Tuesday 2 June 2015

The Unified Patent Court: Netherlands not motivated, not pushing, says Hoyng

Our friend Marlou van de Braak has directed our attention to an article by journalist Jeroen Segenhout, published yesterday in leading Dutch newspaper Het Financieele Dagblad. This piece alludes to the current state of play in The Netherlands regarding the new European patent regime for Europe and contains a couple of notable comments from veteran Dutch patent litigation expert Willem Hoyng.
"The Netherlands still has not ratified the establishment treaty of the UPC. It is also not very motivated to push forward The Hague, its own international legal capital, as a local division alongside the central courts in Munich, Paris and London. 
‘That is very disappointing. The Netherlands should be leading with a European patent court, especially now we are always boasting about innovation. Germany is already busy promoting its court. We are in danger of losing the battle.’ 
Hoyng says he is not preaching to his own parish. 
‘You almost see them thinking at the Ministry of Economic Affairs: that fellow Hoyng is a lawyer, he wants to make money [sadly, this reflects the cynical attitude expressed by some European and national legislators when faced with expert advice on the form which the new European patent package should take]. But if the government does not take a pro-active position, it runs the risk of losing a lot of expertise.’
Willem's firm Hoyng Monegier actually stands to do well whether The Netherlands takes up the challenge or not, since it has just merged with German IP practice Reimann Osterrieth Köhler Haft to form Hoyng ROKH Monegier.

4 comments:

Anonymous said...

An ideal answer under the regulations would be for member states to close national courts and all join a single regional division, with mutiple seats in any country wishing to join.

That would give the regional court huge flexibility over location and language and avoid most/all of the nonsense in the regulation. If the judges are a quality bunch (and let's hope they are), this would be an ideal answer.

Then I woke up.

Anonymous said...

An ideal answer under the regulations would be for member states to close national courts and all join a single regional division,

Your suggestion is akin to writing the following sentence in 1978:

An ideal answer under the EPC would be for member states to close national patent offices and all join a single patent office

How much of that happened in the intervening 37 years?

Anonymous said...

I this respect the Dutch government has been consequent and has closed the patent office.
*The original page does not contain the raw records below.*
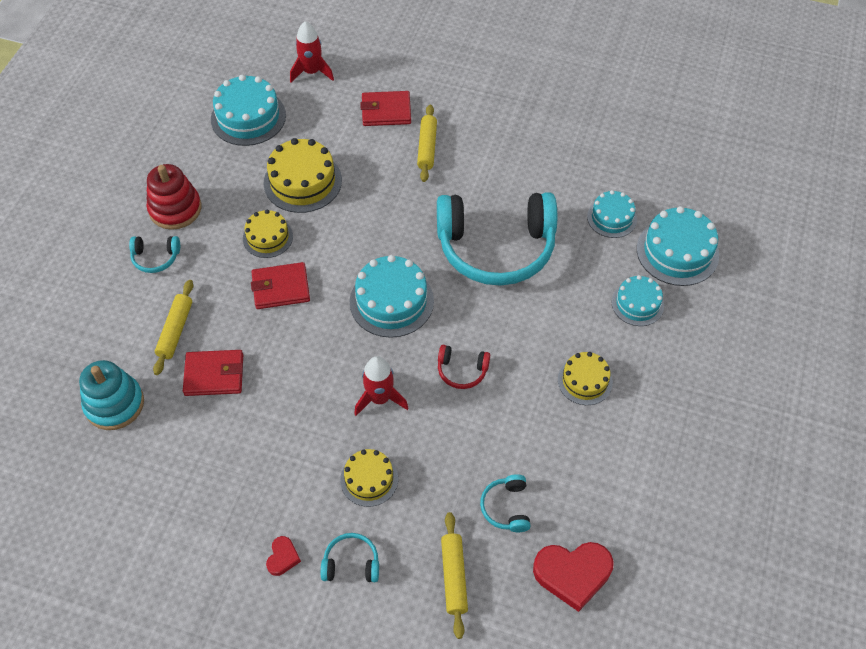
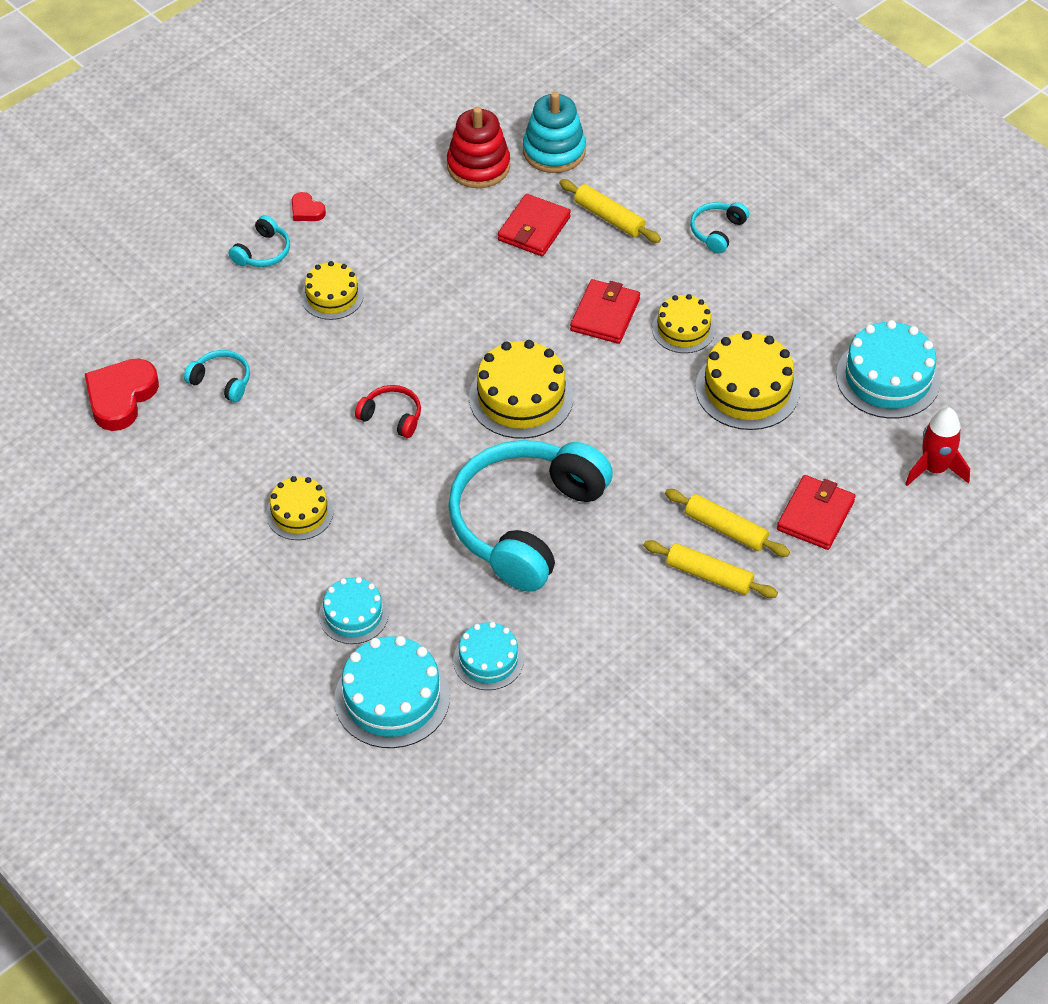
camera: 120 degrees right, 5 degrees down
(175, 209) = (778, 267): red stacking toy -> red stacking toy (478, 166)
(380, 398) = (411, 339): red rocket -> none
(391, 301) = (521, 397): turquoise cake -> yellow cake
(453, 577) = (191, 314): yellow rolling pin -> yellow rolling pin (709, 575)
(462, 370) = (391, 417): red headphones -> red headphones turned 75 degrees clockwise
It first sublet the searches to the IIB, then to the OEB, and eventually got read of all examiners.
Can you imagine a country giving up part of its judiciary system? Let's be realistic

Anonymous said...

The big advantage of retaining a national capability is that if the outsourced capability starts to get perceived as expensive (EPO fees), legally problematic (EPO added-subject-matter), procedurally inflexible (EPO appeal rules of procedure), ethically questionable (EPO excluded subject-matter) or downright shady (EPO labour relations), the member state can withdraw and in-house the capability relatively easily. The more control is given up without a backup being retained, the more difficult an exit from a system that no longer serves the national interest becomes.